● AIM OF THE EXERCISE:
Return the lines below that carry the word "suitable".

[Data entries]

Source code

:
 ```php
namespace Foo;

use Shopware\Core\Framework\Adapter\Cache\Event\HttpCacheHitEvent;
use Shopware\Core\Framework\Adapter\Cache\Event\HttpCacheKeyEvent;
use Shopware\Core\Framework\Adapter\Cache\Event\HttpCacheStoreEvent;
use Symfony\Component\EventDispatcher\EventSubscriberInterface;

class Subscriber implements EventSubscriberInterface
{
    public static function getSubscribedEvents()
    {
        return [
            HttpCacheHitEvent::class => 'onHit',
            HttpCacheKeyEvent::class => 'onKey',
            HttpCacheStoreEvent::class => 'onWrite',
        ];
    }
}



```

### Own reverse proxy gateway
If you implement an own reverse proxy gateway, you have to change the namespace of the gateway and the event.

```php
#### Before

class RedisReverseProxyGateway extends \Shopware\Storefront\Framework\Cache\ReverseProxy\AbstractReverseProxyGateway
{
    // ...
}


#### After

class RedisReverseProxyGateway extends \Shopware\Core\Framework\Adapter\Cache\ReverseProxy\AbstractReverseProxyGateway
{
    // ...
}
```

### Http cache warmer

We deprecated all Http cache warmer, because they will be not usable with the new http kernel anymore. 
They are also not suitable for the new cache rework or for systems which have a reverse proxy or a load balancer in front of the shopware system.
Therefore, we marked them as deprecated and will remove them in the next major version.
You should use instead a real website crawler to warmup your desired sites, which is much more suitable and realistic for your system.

● ANSWER TO THE PROBLEM:
They are also not suitable for the new cache rework or for systems which have a reverse proxy or a load balancer in front of the shopware system.
You should use instead a real website crawler to warmup your desired sites, which is much more suitable and realistic for your system.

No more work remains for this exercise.